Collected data
++++++
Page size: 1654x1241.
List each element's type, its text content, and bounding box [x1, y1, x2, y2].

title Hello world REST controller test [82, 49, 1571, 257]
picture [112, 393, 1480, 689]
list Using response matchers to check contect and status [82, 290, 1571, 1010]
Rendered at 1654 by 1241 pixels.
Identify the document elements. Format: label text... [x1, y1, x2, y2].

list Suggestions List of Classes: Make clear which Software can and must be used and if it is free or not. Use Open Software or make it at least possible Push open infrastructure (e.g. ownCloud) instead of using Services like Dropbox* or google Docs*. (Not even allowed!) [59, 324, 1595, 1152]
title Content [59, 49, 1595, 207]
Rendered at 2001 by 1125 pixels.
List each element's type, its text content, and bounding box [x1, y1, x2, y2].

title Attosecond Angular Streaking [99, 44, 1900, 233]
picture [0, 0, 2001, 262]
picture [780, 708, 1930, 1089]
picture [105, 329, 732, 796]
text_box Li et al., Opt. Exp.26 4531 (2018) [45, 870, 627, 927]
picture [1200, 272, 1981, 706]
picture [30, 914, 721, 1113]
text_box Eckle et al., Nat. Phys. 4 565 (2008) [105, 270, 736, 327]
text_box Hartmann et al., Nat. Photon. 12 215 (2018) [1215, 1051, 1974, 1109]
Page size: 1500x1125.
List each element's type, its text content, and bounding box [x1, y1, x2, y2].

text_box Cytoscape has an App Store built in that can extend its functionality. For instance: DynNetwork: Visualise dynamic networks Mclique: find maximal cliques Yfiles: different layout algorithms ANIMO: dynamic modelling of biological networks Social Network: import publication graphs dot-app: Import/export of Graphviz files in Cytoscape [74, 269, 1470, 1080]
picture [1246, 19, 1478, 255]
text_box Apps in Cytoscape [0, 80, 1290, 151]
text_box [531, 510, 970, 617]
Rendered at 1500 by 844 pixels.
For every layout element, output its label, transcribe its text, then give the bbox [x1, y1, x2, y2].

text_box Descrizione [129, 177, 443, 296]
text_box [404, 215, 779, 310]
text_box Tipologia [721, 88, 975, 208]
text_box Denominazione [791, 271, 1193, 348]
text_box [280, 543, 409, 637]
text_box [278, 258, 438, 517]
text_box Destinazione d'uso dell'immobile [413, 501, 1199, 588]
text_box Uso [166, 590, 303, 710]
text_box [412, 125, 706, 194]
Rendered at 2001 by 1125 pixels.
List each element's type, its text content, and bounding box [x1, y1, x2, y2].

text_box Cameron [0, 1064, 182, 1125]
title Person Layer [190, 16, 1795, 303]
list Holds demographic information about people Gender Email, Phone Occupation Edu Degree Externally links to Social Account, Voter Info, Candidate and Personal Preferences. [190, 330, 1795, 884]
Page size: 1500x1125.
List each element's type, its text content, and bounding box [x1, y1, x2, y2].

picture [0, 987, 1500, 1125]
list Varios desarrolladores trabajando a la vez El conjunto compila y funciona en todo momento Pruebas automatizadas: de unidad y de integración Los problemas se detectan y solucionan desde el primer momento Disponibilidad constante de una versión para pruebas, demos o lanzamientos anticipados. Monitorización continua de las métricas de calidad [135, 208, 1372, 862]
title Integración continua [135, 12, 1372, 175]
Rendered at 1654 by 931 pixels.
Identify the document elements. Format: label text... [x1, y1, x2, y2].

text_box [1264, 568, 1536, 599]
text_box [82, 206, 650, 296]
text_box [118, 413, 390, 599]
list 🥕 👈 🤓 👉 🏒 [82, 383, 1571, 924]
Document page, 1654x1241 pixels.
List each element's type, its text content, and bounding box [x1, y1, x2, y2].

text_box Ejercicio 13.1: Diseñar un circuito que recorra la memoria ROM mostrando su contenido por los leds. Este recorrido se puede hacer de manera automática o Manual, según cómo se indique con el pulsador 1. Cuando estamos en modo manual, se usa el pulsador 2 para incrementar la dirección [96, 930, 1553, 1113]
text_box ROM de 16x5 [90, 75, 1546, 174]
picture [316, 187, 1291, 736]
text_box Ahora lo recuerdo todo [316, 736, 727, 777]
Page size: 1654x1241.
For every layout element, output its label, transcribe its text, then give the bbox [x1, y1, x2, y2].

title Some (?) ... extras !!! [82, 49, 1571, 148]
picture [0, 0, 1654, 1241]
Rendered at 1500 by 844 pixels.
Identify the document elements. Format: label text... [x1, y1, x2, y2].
++++++
## Your instructions
Rewrite all of the records above, replacing every "Rendered at" with "Displayed at" and leaving everything else unchanged.

## Correct response
Page size: 1654x1241.
List each element's type, its text content, and bounding box [x1, y1, x2, y2].

title Hello world REST controller test [82, 49, 1571, 257]
picture [112, 393, 1480, 689]
list Using response matchers to check contect and status [82, 290, 1571, 1010]
Displayed at 1654 by 1241 pixels.
Identify the document elements. Format: label text... [x1, y1, x2, y2].

list Suggestions List of Classes: Make clear which Software can and must be used and if it is free or not. Use Open Software or make it at least possible Push open infrastructure (e.g. ownCloud) instead of using Services like Dropbox* or google Docs*. (Not even allowed!) [59, 324, 1595, 1152]
title Content [59, 49, 1595, 207]
Displayed at 2001 by 1125 pixels.
List each element's type, its text content, and bounding box [x1, y1, x2, y2].

title Attosecond Angular Streaking [99, 44, 1900, 233]
picture [0, 0, 2001, 262]
picture [780, 708, 1930, 1089]
picture [105, 329, 732, 796]
text_box Li et al., Opt. Exp.26 4531 (2018) [45, 870, 627, 927]
picture [1200, 272, 1981, 706]
picture [30, 914, 721, 1113]
text_box Eckle et al., Nat. Phys. 4 565 (2008) [105, 270, 736, 327]
text_box Hartmann et al., Nat. Photon. 12 215 (2018) [1215, 1051, 1974, 1109]
Page size: 1500x1125.
List each element's type, its text content, and bounding box [x1, y1, x2, y2].

text_box Cytoscape has an App Store built in that can extend its functionality. For instance: DynNetwork: Visualise dynamic networks Mclique: find maximal cliques Yfiles: different layout algorithms ANIMO: dynamic modelling of biological networks Social Network: import publication graphs dot-app: Import/export of Graphviz files in Cytoscape [74, 269, 1470, 1080]
picture [1246, 19, 1478, 255]
text_box Apps in Cytoscape [0, 80, 1290, 151]
text_box [531, 510, 970, 617]
Displayed at 1500 by 844 pixels.
For every layout element, output its label, transcribe its text, then give the bbox [x1, y1, x2, y2].

text_box Descrizione [129, 177, 443, 296]
text_box [404, 215, 779, 310]
text_box Tipologia [721, 88, 975, 208]
text_box Denominazione [791, 271, 1193, 348]
text_box [280, 543, 409, 637]
text_box [278, 258, 438, 517]
text_box Destinazione d'uso dell'immobile [413, 501, 1199, 588]
text_box Uso [166, 590, 303, 710]
text_box [412, 125, 706, 194]
Displayed at 2001 by 1125 pixels.
List each element's type, its text content, and bounding box [x1, y1, x2, y2].

text_box Cameron [0, 1064, 182, 1125]
title Person Layer [190, 16, 1795, 303]
list Holds demographic information about people Gender Email, Phone Occupation Edu Degree Externally links to Social Account, Voter Info, Candidate and Personal Preferences. [190, 330, 1795, 884]
Page size: 1500x1125.
List each element's type, its text content, and bounding box [x1, y1, x2, y2].

picture [0, 987, 1500, 1125]
list Varios desarrolladores trabajando a la vez El conjunto compila y funciona en todo momento Pruebas automatizadas: de unidad y de integración Los problemas se detectan y solucionan desde el primer momento Disponibilidad constante de una versión para pruebas, demos o lanzamientos anticipados. Monitorización continua de las métricas de calidad [135, 208, 1372, 862]
title Integración continua [135, 12, 1372, 175]
Displayed at 1654 by 931 pixels.
Identify the document elements. Format: label text... [x1, y1, x2, y2].

text_box [1264, 568, 1536, 599]
text_box [82, 206, 650, 296]
text_box [118, 413, 390, 599]
list 🥕 👈 🤓 👉 🏒 [82, 383, 1571, 924]
Document page, 1654x1241 pixels.
List each element's type, its text content, and bounding box [x1, y1, x2, y2].

text_box Ejercicio 13.1: Diseñar un circuito que recorra la memoria ROM mostrando su contenido por los leds. Este recorrido se puede hacer de manera automática o Manual, según cómo se indique con el pulsador 1. Cuando estamos en modo manual, se usa el pulsador 2 para incrementar la dirección [96, 930, 1553, 1113]
text_box ROM de 16x5 [90, 75, 1546, 174]
picture [316, 187, 1291, 736]
text_box Ahora lo recuerdo todo [316, 736, 727, 777]
Page size: 1654x1241.
For every layout element, output its label, transcribe its text, then give the bbox [x1, y1, x2, y2].

title Some (?) ... extras !!! [82, 49, 1571, 148]
picture [0, 0, 1654, 1241]
Displayed at 1500 by 844 pixels.
Identify the document elements. Format: label text... [x1, y1, x2, y2].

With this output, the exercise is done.